Only the lines from the one bearing "right eye: (318, 126)" through the end of the listing belong in your response, restated word for word and without pictures.

(DATA PROVIDED begins)

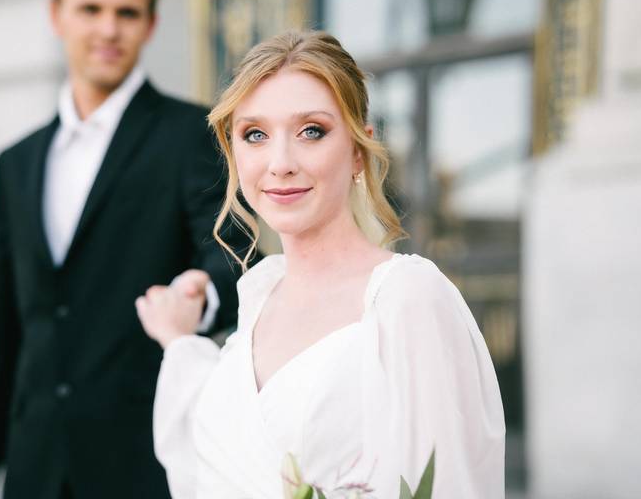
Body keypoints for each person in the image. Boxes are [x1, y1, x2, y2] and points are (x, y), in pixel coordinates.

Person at [136, 31, 505, 498]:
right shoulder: (257, 298)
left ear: (358, 149)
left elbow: (448, 482)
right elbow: (229, 450)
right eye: (255, 135)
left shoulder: (405, 297)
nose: (280, 162)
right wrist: (178, 339)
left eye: (312, 130)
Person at [0, 0, 245, 499]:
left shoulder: (192, 134)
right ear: (56, 15)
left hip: (144, 466)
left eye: (127, 13)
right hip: (34, 471)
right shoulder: (17, 163)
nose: (109, 29)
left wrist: (197, 294)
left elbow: (235, 252)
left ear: (151, 25)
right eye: (91, 9)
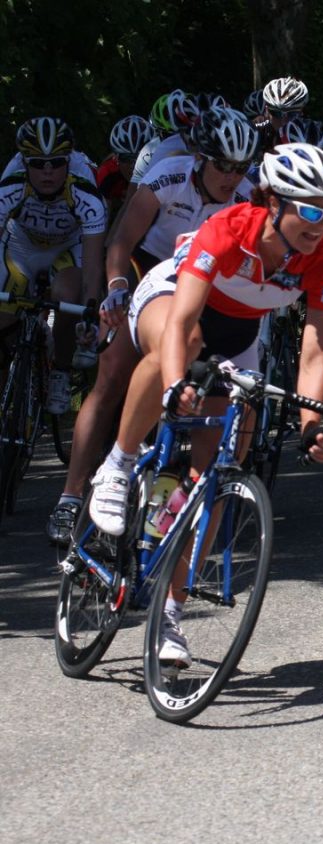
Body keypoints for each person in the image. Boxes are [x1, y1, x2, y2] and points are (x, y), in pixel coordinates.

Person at [85, 143, 323, 663]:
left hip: (240, 332)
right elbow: (182, 324)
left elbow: (316, 351)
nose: (322, 223)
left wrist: (312, 423)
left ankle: (169, 616)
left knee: (217, 474)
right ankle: (118, 464)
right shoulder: (230, 230)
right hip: (175, 300)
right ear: (272, 200)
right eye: (311, 210)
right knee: (181, 351)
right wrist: (178, 383)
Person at [45, 108, 256, 543]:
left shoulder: (248, 196)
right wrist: (117, 287)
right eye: (222, 165)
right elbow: (121, 240)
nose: (231, 177)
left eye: (239, 168)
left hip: (206, 288)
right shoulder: (168, 176)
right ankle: (70, 497)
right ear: (200, 157)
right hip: (150, 273)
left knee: (200, 402)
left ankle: (163, 521)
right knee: (111, 380)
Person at [0, 117, 106, 416]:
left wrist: (89, 310)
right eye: (38, 163)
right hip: (22, 245)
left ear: (69, 161)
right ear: (24, 162)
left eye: (57, 162)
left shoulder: (86, 192)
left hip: (67, 247)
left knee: (66, 295)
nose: (47, 171)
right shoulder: (10, 184)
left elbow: (94, 265)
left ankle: (60, 371)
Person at [96, 116, 155, 217]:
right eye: (126, 158)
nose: (134, 164)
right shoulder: (107, 174)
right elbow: (103, 221)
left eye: (141, 157)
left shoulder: (161, 167)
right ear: (116, 158)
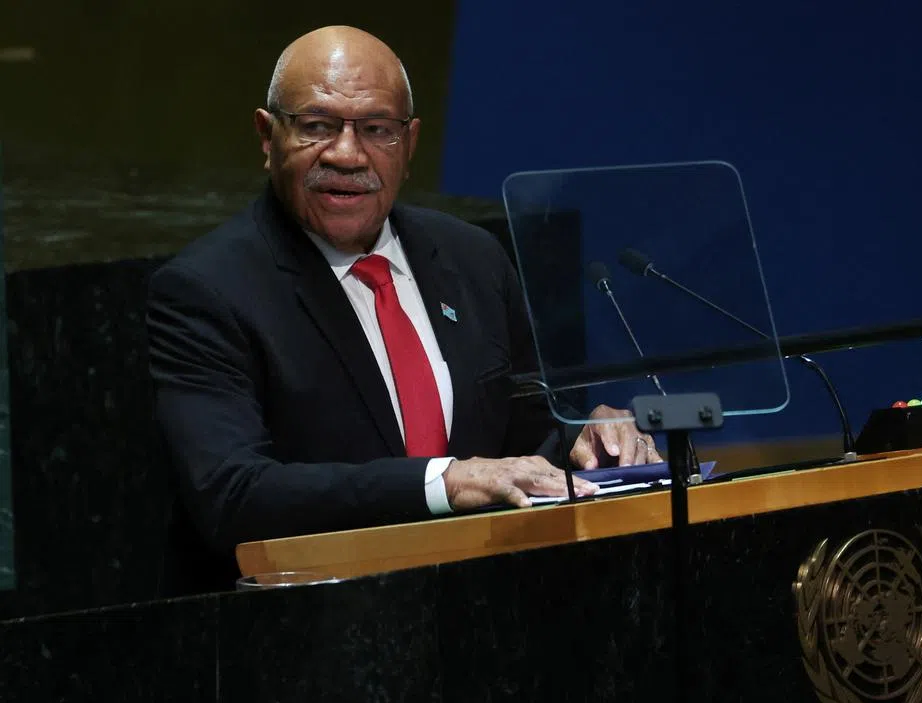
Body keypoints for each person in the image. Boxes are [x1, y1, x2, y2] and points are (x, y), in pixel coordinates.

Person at [147, 25, 662, 593]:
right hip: (318, 627)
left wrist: (584, 442)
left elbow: (529, 438)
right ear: (267, 137)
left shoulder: (473, 259)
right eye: (318, 126)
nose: (347, 154)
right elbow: (232, 495)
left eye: (376, 130)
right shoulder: (207, 289)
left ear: (409, 144)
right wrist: (445, 482)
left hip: (492, 604)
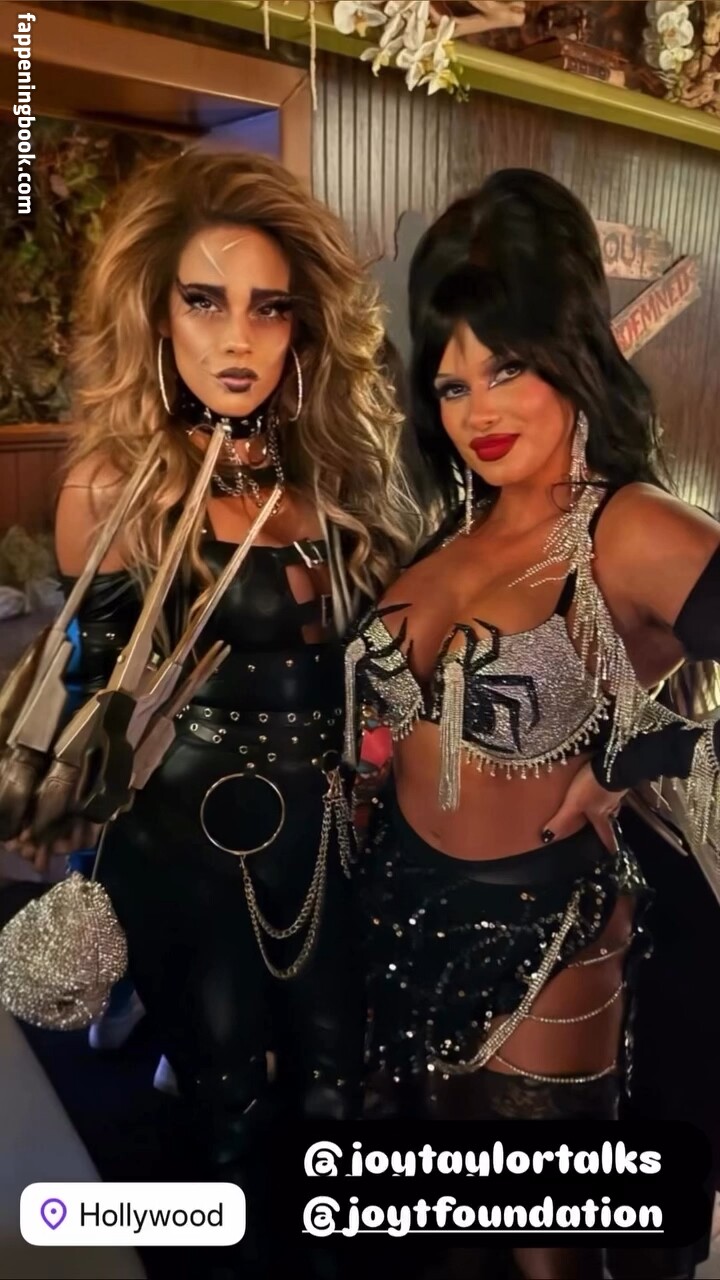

(DATA PROVIDED ends)

● **EXERCISE RESPONSE**
right eye: (318, 126)
nose: (347, 154)
right elbow: (232, 495)
left eye: (376, 130)
right shoulder: (207, 289)
left ear: (409, 144)
right wrist: (445, 482)
left hip: (492, 604)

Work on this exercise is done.